- Exercices proposés -
[1] Recopiez à l'identique le passage de l'intervention de Claude Nougein qui va de "En fait, vous" jusqu'à "de l’économie française." inclus.
[2] Selon l'intervention de Claude Nougein, quelle part des emplois en France les entreprises familiales détenues par des Français représentent-elles ?

- Texte source -
══════════════════════════════

Intervention de Claude Nougein

Réunion du 23 octobre 2019 à 15h00
Fiscalité de la succession et de la donation — Adoption d'une proposition de loi dans le texte de la commission

Photo de Claude NougeinClaude Nougein :

Vous proposez de réduire l’abattement de 75 % à 25 % lors des successions ou donations pour les dirigeants d’entreprise qui s’engagent à garder les titres six ans actuellement.

En fait, vous souhaitez voir disparaître toutes les entreprises familiales détenues par des Français, lesquelles, je vous le rappelle, représentent un emploi sur deux en France, ce qui n’est pas rien ! Tout cela, à la grande joie, j’imagine, des multinationales étrangères, qui pourront acheter à vil prix les fleurons de l’économie française.

══════════════════════════════

- Informations fournies -
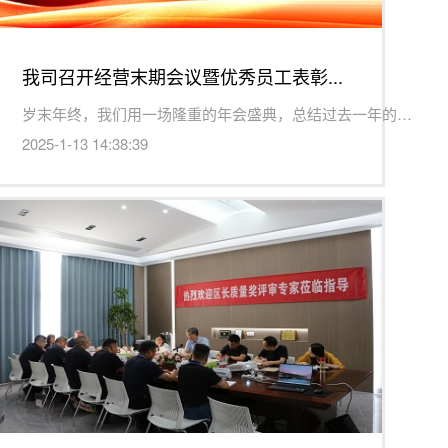
我司召开经营末期会议暨优秀员工表彰...
岁末年终，我们用一场隆重的年会盛典，总结过去一年的收获和...
2025-1-13 14:38:39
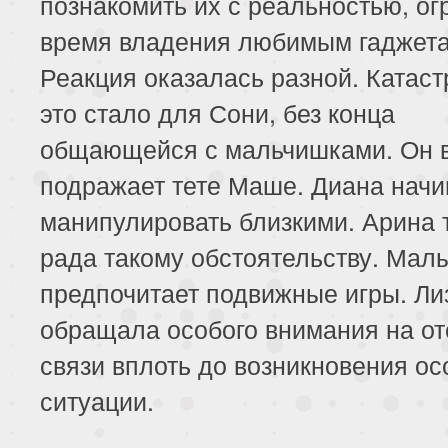
познакомить их с реальностью, ог
время владения любимым гаджет
Реакция оказалась разной. Катас
это стало для Сони, без конца
общающейся с мальчишками. Он 
подражает тете Маше. Диана начи
манипулировать близкими. Арина 
рада такому обстоятельству. Мал
предпочитает подвижные игры. Ли
обращала особого внимания на от
связи вплоть до возникновения ос
ситуации.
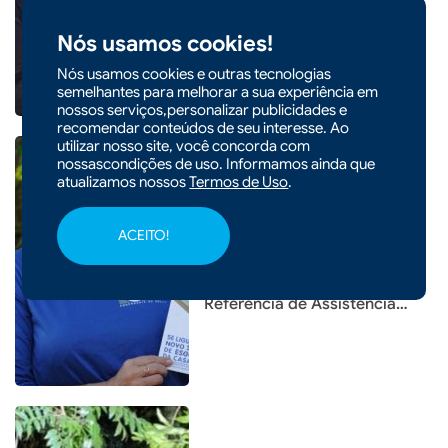
mercadorias falsificadas
Nós usamos cookies!
Nós usamos cookies e outras tecnologias
semelhantes para melhorar a sua experiência em
nossos serviços,personalizar publicidades e
recomendar conteúdos de seu interesse. Ao
utilizar nosso site, você concorda com
nossascondições de uso. Informamos ainda que
atualizamos nossos
Termos de Uso
.
|
26/03/2026 - 09h12
Chapecó: Casan leva
ACEITO!
informações a famílias
atendidas no Centro de
Referência de Assistência
Social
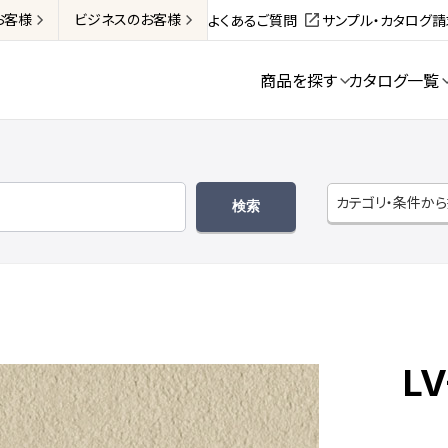
お客様
ビジネス
のお客様
よくあるご質問
サンプル・カタログ
商品を探す
カタログ一覧
カテゴリ・条件か
LV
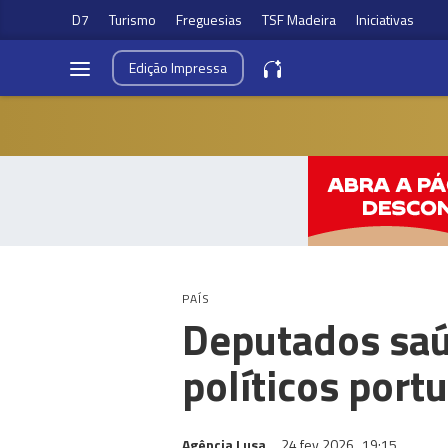
D7
Turismo
Freguesias
TSF Madeira
Iniciativas
Edição
Impressa
PAÍS
Deputados saú
políticos port
Agência Lusa
24 fev 2026
19:15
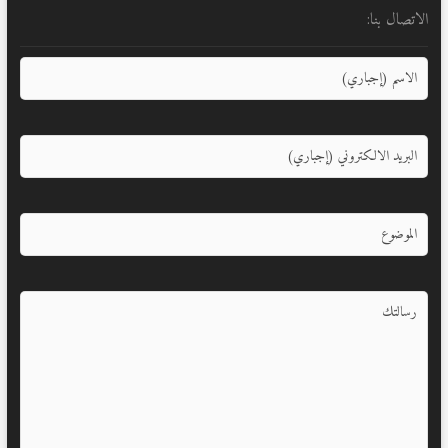
الاتصال بنا:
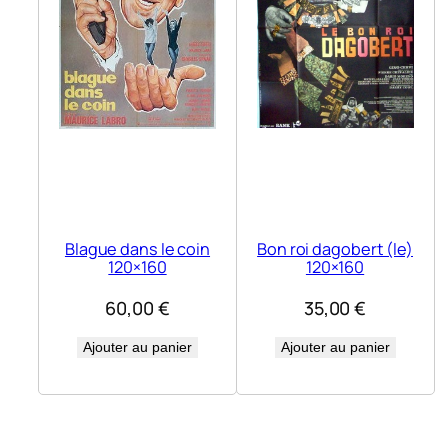
Blague dans le coin
Bon roi dagobert (le)
120×160
120×160
60,00
€
35,00
€
Ajouter au panier
Ajouter au panier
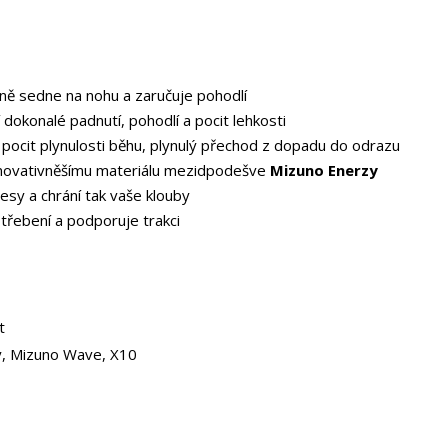
ě sedne na nohu a zaručuje pohodlí
 dokonalé padnutí, pohodlí a pocit lehkosti
pocit plynulosti běhu, plynulý přechod z dopadu do odrazu
ejinovativněšímu materiálu mezidpodešve
Mizuno Enerzy
esy a chrání tak vaše klouby
třebení a podporuje trakci
t
, Mizuno Wave, X10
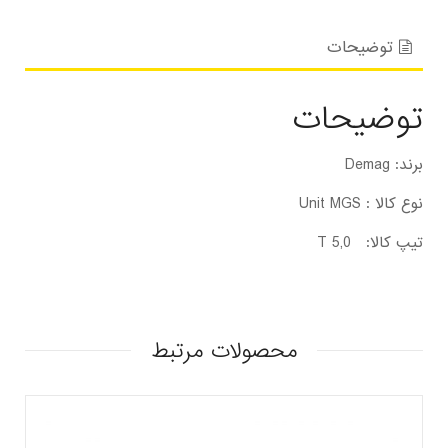
توضیحات
توضیحات
برند: Demag
نوع کالا : Unit MGS
تیپ کالا: 5,0 T
محصولات مرتبط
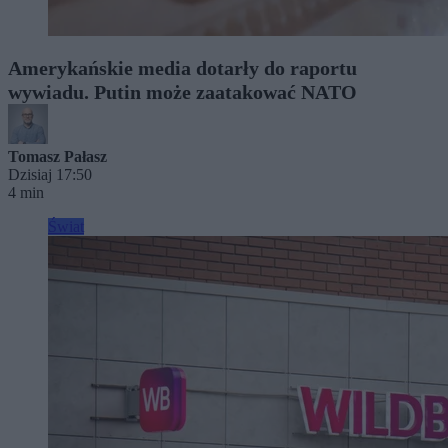
Amerykańskie media dotarły do raportu
wywiadu. Putin może zaatakować NATO
Tomasz Pałasz
Dzisiaj 17:50
4 min
Świat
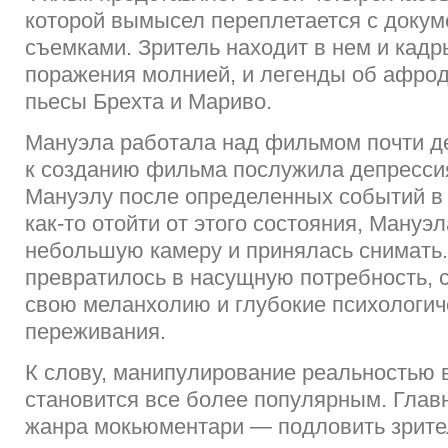
которой вымысел переплетается с доку
съемками. Зритель находит в нем и кадр
поражения молнией, и легенды об афрод
пьесы Брехта и Мариво.
Мануэла работала над фильмом почти де
к созданию фильма послужила депресси
Мануэлу после определенных событий в 
как-то отойти от этого состояния, Мануэ
небольшую камеру и принялась снимать.
превратилось в насущную потребность, 
свою меланхолию и глубокие психологич
переживания.
К слову, манипулирование реальностью в
становится все более популярным. Глав
жанра мокьюментари — подловить зрител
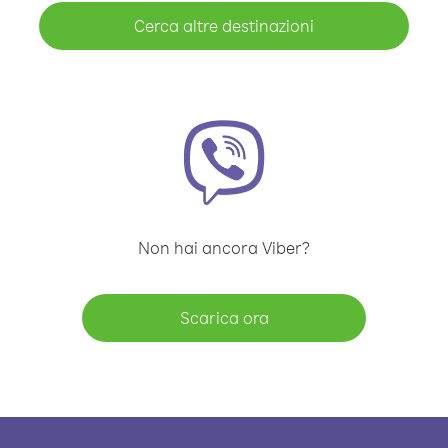
Cerca altre destinazioni
Non hai ancora Viber?
Scarica ora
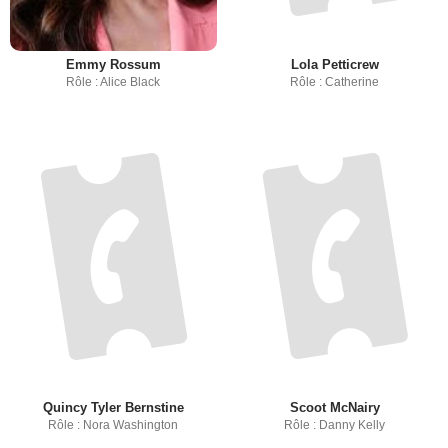
Emmy Rossum
Lola Petticrew
Rôle : Alice Black
Rôle : Catherine
Quincy Tyler Bernstine
Scoot McNairy
Rôle : Nora Washington
Rôle : Danny Kelly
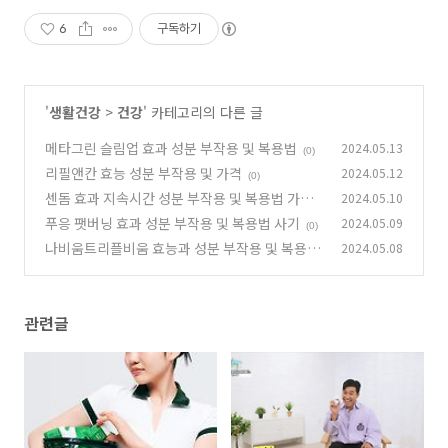
6
구독하기
'
생활건강
>
건강
' 카테고리의 다른 글
메타그린 슬림업 효과 성분 부작용 및 복용법
2024.05.13
(0)
리필앤칸 효능 성분 부작용 및 가격
2024.05.12
(0)
센돔 효과 지속시간 성분 부작용 및 복용법 가격
2024.05.10
푸응 팻버닝 효과 성분 부작용 및 복용법 사기
2024.05.09
(0)
(0)
나비움트리플비움 효능과 성분 부작용 및 복용법
2024.05.08
및 내돈내산 후기
(1)
관련글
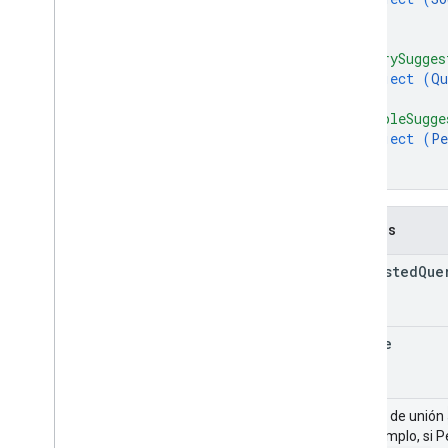
}
,
"querySugges
object (
Qu
}
,
"peopleSugge
object (
Pe
}
}
Campos
suggested
Que
source
Campo de unión
Por ejemplo, si 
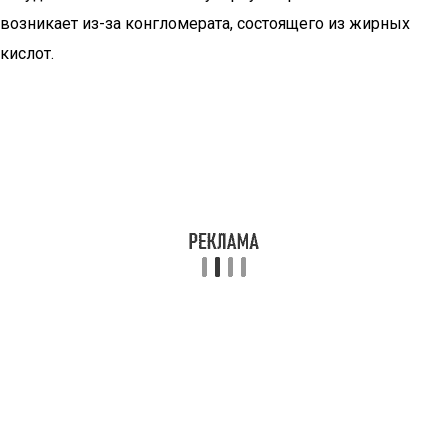
возникает из-за конгломерата, состоящего из жирных
кислот.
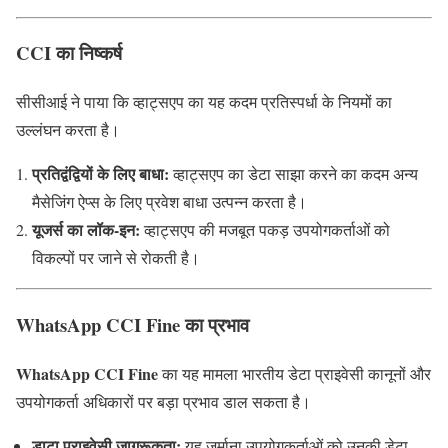
CCI का निष्कर्ष
सीसीआई ने पाया कि व्हाट्सएप का यह कदम प्रतिस्पर्धा के नियमों का
उल्लंघन करता है।
प्रतिद्वंद्वियों के लिए बाधा:
व्हाट्सएप का डेटा साझा करने का कदम अन्य
मैसेजिंग ऐप्स के लिए प्रवेश बाधा उत्पन्न करता है।
यूजर्स का लॉक-इन:
व्हाट्सएप की मजबूत पकड़ उपयोगकर्ताओं को
विकल्पों पर जाने से रोकती है।
WhatsApp CCI Fine का प्रभाव
WhatsApp CCI Fine
का यह मामला भारतीय डेटा प्राइवेसी कानूनों और
उपयोगकर्ता अधिकारों पर बड़ा प्रभाव डाल सकता है।
डाटा प्राइवेसी जागरूकता:
यह जुर्माना उपयोगकर्ताओं को उनकी डेटा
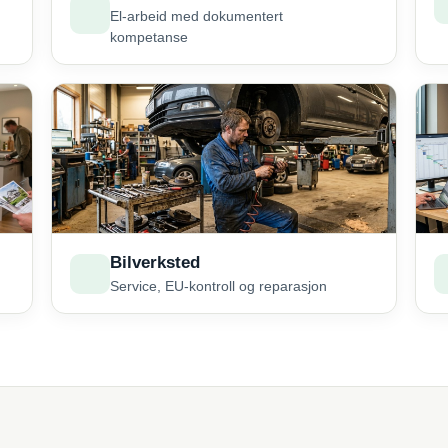
El-arbeid med dokumentert
kompetanse
Bilverksted
Service, EU-kontroll og reparasjon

══════════════════════════════

- Réponses dans l'ordre -
[1]
En fait, vous souhaitez voir disparaître toutes les entreprises familiales détenues par des Français, lesquelles, je vous le rappelle, représentent un emploi sur deux en France, ce qui n’est pas rien ! Tout cela, à la grande joie, j’imagine, des multinationales étrangères, qui pourront acheter à vil prix les fleurons de l’économie française.

[2] Un emploi sur deux.